→ **What is required**
Go line by line through the entries below and copy those containing the string "LMNA".

----

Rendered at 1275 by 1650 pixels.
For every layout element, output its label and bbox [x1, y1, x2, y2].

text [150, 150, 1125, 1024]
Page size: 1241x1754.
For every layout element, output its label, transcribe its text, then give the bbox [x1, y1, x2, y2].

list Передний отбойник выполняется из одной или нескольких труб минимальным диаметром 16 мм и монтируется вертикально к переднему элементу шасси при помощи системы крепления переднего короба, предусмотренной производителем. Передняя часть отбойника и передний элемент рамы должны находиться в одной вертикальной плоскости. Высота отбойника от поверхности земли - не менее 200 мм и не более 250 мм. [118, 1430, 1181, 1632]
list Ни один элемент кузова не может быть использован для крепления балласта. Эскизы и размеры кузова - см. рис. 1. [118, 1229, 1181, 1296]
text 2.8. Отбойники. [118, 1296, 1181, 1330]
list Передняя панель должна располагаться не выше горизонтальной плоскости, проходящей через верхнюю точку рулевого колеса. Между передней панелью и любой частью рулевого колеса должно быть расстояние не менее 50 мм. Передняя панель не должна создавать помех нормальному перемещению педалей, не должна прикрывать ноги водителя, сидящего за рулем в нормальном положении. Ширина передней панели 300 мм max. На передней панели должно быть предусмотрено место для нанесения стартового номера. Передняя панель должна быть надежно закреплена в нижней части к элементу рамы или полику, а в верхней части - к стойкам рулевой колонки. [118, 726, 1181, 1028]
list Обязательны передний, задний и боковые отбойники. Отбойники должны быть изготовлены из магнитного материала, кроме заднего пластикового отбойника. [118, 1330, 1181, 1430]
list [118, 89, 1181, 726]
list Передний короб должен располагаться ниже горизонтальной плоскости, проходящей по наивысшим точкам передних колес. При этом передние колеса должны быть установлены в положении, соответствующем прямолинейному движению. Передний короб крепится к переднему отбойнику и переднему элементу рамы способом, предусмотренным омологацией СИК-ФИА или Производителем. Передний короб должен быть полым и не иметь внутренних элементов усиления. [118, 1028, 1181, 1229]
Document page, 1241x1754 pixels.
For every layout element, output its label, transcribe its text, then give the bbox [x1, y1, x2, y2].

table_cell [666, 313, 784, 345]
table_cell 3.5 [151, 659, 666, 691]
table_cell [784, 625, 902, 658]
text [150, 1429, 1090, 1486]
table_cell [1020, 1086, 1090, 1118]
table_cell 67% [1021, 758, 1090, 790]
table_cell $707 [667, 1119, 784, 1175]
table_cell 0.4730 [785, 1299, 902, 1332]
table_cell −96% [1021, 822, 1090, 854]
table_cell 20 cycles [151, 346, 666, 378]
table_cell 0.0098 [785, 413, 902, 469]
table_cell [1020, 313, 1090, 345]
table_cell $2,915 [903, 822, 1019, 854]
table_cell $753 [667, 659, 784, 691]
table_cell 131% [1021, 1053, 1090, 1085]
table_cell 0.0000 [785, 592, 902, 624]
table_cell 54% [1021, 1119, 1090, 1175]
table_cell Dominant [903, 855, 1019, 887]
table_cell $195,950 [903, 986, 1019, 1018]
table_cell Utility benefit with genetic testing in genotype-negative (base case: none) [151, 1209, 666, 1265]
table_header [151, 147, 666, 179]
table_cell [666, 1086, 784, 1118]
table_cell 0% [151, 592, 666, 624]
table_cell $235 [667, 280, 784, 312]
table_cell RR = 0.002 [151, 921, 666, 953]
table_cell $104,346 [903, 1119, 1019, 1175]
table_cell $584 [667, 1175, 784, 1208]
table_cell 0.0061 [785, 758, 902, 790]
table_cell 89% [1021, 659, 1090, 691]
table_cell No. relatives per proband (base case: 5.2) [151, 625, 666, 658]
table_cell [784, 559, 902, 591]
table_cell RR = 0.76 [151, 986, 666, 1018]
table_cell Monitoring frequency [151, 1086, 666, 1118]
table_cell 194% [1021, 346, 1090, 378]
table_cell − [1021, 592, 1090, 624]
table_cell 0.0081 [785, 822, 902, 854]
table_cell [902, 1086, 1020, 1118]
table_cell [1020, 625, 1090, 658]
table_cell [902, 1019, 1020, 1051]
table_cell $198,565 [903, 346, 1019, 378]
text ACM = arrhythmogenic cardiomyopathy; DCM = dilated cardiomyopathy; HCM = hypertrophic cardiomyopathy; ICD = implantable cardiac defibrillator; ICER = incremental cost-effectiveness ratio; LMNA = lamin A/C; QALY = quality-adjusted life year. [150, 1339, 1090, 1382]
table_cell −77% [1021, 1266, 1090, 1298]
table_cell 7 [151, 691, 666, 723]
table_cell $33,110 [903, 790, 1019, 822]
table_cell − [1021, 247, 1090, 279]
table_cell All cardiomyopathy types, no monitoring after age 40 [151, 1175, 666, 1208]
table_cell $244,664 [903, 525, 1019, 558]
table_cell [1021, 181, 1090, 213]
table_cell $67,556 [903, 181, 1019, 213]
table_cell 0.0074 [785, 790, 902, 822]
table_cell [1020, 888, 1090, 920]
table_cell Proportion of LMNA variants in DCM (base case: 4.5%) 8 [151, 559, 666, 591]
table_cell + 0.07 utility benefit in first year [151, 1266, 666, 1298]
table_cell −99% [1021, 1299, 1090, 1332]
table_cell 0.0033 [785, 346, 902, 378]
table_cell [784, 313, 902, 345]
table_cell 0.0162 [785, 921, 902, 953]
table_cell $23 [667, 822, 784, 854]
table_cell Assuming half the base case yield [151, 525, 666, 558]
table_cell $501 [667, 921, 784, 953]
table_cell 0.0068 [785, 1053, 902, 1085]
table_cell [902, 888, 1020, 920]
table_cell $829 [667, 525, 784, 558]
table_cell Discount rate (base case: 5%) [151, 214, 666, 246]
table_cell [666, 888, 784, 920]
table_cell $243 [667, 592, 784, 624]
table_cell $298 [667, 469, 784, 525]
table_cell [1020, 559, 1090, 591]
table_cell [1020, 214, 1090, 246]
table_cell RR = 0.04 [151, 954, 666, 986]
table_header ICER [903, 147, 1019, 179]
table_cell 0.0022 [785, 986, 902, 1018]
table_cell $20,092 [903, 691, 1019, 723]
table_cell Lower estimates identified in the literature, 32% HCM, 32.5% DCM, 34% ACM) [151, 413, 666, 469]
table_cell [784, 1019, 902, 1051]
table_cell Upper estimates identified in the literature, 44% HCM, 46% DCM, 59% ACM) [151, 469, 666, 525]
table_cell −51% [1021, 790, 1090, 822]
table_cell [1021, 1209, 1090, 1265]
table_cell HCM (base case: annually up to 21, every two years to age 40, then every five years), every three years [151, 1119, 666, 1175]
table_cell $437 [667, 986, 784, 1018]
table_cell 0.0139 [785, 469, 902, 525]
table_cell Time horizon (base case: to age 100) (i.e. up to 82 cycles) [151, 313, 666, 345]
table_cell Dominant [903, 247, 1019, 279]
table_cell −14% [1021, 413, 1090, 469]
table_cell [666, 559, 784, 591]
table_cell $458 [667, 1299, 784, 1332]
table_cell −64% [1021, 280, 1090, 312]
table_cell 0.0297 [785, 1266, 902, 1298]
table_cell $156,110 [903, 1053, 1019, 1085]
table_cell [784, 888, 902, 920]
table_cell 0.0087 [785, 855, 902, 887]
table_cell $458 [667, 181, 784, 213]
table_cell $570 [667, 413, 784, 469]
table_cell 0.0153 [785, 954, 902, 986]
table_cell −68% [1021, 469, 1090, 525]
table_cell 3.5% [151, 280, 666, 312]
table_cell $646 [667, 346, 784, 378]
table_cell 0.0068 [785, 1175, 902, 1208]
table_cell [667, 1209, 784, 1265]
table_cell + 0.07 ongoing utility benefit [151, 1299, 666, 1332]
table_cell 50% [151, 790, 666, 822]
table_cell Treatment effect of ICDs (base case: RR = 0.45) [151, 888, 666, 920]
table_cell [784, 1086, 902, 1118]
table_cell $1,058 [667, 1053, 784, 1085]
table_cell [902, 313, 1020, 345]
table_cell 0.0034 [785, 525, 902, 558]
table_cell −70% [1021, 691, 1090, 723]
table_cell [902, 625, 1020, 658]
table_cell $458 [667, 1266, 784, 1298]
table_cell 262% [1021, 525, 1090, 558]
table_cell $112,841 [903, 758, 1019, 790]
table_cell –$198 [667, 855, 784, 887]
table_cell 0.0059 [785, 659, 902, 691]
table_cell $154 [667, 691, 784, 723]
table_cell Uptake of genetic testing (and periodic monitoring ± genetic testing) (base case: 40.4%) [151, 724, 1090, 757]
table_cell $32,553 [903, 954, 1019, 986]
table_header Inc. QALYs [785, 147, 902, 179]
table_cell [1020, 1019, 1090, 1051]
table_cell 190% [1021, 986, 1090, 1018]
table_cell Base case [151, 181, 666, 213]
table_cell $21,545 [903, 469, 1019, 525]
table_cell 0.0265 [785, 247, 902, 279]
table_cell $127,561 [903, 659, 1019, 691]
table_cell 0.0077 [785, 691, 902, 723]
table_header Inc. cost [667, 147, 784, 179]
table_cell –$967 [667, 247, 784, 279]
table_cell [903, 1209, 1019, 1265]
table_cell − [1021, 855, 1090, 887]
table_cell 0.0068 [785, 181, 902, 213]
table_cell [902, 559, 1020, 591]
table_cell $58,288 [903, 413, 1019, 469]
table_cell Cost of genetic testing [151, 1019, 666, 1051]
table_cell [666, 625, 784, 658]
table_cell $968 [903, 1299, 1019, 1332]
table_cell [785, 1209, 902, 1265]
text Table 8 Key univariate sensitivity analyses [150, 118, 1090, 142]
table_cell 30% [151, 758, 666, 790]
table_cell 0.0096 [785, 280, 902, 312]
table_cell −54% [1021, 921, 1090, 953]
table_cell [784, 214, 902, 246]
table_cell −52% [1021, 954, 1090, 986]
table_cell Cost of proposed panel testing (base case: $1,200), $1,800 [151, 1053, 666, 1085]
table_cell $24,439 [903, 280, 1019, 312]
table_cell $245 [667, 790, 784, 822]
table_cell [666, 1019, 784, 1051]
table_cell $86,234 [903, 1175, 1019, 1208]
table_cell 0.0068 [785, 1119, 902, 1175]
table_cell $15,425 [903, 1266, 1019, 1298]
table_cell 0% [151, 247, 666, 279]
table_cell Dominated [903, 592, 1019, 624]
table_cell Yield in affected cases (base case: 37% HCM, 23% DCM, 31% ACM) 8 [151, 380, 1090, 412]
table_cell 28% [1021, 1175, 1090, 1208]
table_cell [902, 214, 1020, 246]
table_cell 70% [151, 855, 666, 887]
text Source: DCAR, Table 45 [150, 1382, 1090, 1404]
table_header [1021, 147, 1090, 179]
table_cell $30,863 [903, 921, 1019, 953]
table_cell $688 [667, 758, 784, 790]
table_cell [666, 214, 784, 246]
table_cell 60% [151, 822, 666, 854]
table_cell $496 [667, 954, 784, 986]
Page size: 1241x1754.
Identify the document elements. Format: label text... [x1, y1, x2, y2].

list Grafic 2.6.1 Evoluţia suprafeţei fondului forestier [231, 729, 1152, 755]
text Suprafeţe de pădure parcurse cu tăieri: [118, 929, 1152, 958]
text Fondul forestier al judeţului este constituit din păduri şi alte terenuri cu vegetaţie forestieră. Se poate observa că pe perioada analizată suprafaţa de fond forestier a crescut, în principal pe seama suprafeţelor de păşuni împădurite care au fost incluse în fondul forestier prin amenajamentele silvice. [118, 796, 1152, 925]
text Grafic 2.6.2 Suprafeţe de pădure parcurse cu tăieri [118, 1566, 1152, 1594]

----

→ **Final answer**
text ACM = arrhythmogenic cardiomyopathy; DCM = dilated cardiomyopathy; HCM = hypertrophic cardiomyopathy; ICD = implantable cardiac defibrillator; ICER = incremental cost-effectiveness ratio; LMNA = lamin A/C; QALY = quality-adjusted life year. [150, 1339, 1090, 1382]
table_cell Proportion of LMNA variants in DCM (base case: 4.5%) 8 [151, 559, 666, 591]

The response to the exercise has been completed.